Closed hansely closed 5 years ago
Yes, this is intended behaviour. In Caffe, (by default) pooling rounds up the output size calculation if the stride does not evenly divide the input size. That is, as if the input was padded on the bottom-right side. An extra parameter has recently been introduced to pooling to control rounding (up or down, the documentation does not mention it, but you can check out the code on GitHub). If you set it to rounding down, then the output size will be one smaller, and the padding would disappear (in fact it is implicitly a negative padding then on the bottom-right, but that does not need to be put explicitly, as the division in the output shape calculation takes care of it).
Thank you very much for your detailed answer. I have another question regarding the auto-padding. I've read the documentation and from my understanding, when the padding is empty, NNEF will automatically
Is this right? If yes, is there a way to extract x,X,s,fd values in NNEF?
First note, that NNEF does not calculate things (since it is a file format), it defines them, so an NNEF consumer library can do the calculations. You are right about 1. and 2. I don't quite understand 3., the actual padding is [(p_H, q_H), (p_W, q_W)], where H and W stand for the height and width dimensions. X is the input size (so there is X_H and X_W actually), and x is the output size (x_H and x_W), such that x = ceil(X/s), where s (again s_H, and s_W) is the stride, and f_d is the dilated filter size (again separately for height and width).
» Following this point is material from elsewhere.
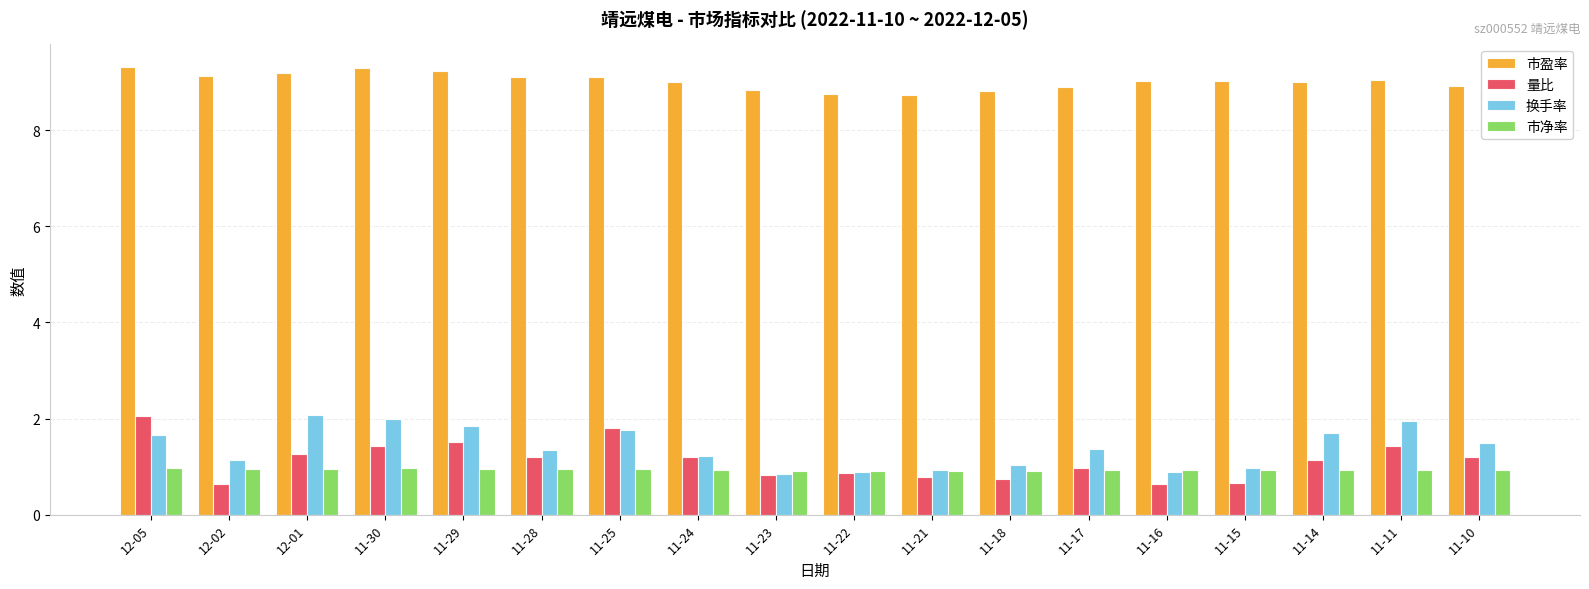

What is the greatest value displayed?

9.3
So some are parameters of the convolution (stride, filter size, dilation), you don't have to extract them, it is in the file (for example the NNEF parser extracts them from the file), the others (X, x) are tensor shapes that are calculated from the graph by propagating the input shape (the parser also does that).
Please check if I'm right.
p_H = floor ( {(x_H-1)s_H + fd_H - X_H} / 2 ) q_H = ceil ( {(x_H-1)s_H + fd_H - X_H} / 2 ) p_W = floor ( {(x_W-1)s_W + fd_W - X_W} / 2 ) q_W = ceil ( {(x_W-1)s_W + fd_W - X_W} / 2 )
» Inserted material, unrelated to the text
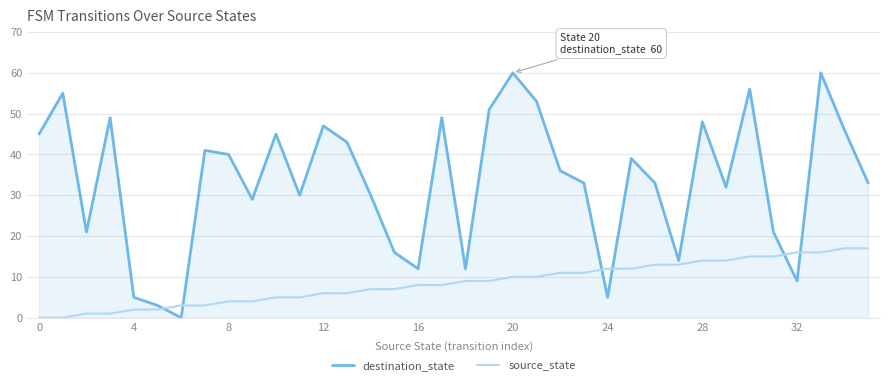

Which series has the largest range (max minus min)?

destination_state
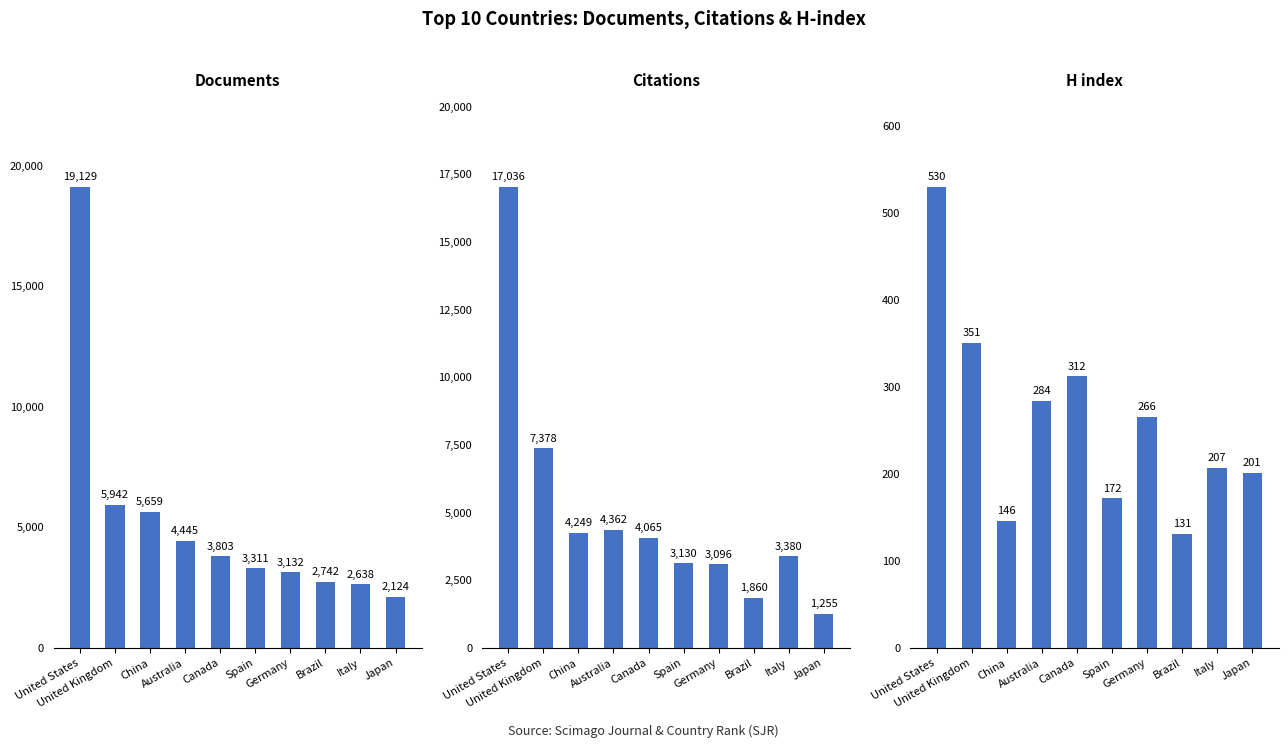

At which category is the sum across all series the highest?

United States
where all the variables can be obtained by doing
graph = load_model (dir/to/nnef_graph) operation = graph.operations tensors = graph.tensors attribs = operation.attribs input_tensor = tensors[operation.inputs['input'] output_tensor = tensors[operation.inputs['output'] stride = attribs['stride'] dilation = attribs['dilation']
X_H = input.shape[2] X_W = input.shape[3] x_H = output.shape[2] x_W = output.shape[3] s_H = stride[0] s_W = stride[1] fd_H = dilation[0] fd_W = dilation[0]
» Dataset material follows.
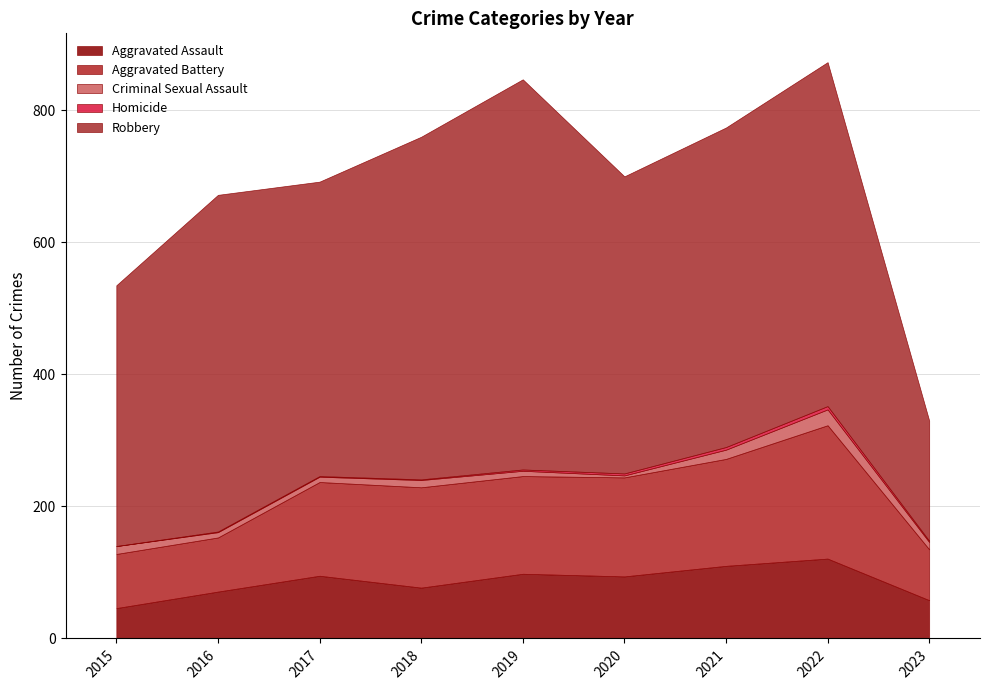

What is the highest value of the Aggravated Assault series?

121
You are almost right. First, you have to select a specific operation of some index idx
:
operation = graph.operations[idx]
Second, you have to calculate fd
for yourself, because what is stored is the dilation
d_H = dilation[0]
d_W = dilation[1]
filter = tensors[operation.inputs['filter']]
f_H = filter.shape[2]
f_W = filter.shape[3]
fd_H = (f_H - 1) * d_H + 1
fd_W = (f_W - 1) * d_W + 1
Note, that the NNEF tools repository has just been updated (the parser and converter code has been refactored). You have to run the shape inference separately after loading the graph (before accessing the shapes):
graph = nnef.load_model('dir/to/nnef_graph')
nnef.infer_shapes(graph)
Can this issue be closed?
Thank you very much for your detailed explanation. I really appreciate it.
Hi, I have a question regarding the auto padding. If there is no filter tensor, how are f_H and f_W calculated? For example, on the inception v4 model(floating point model) at NNEF model zoo, line 796:
avg_pool = avg_pool(concat_2, border = 'constant', dilation = [], padding = [], size = [1, 1, 3, 3], stride = [1, 1, 1, 1);
In this case, how should I calculate fd_H and fd_W values?
Pooling has a size, in this example size = [1,1,3,3]
, where the last two are the spatial dimensions (height and width), so f_H = 3
and f_W = 3
. You can calculate fd_H
and fd_W
the same way as before.
So if there is a filter tensor, f_H = filter.shape[2] f_W = filter.shape[3]
otherwise,
f_H = size[2] f_W = size[3].
Am I correct?
Yes, that is correct.
Thanks!
I am trying to convert the googlenet prototxt ((https://github.com/BVLC/caffe/blob/master/models/bvlc_googlenet/deploy.prototxt) using caffe_to_nnef converter. However, for pooling layer with no pads specified(e.g. name: "pool1/3x3_s2"), it generates a padding.
For example, the pooling layer named "pool1/3x3_s2", it generates a padding of [(0,0, (0,0), (0,1), (0,1)]. I think this is a similar problem to the issue #31 . Is this meant to happen?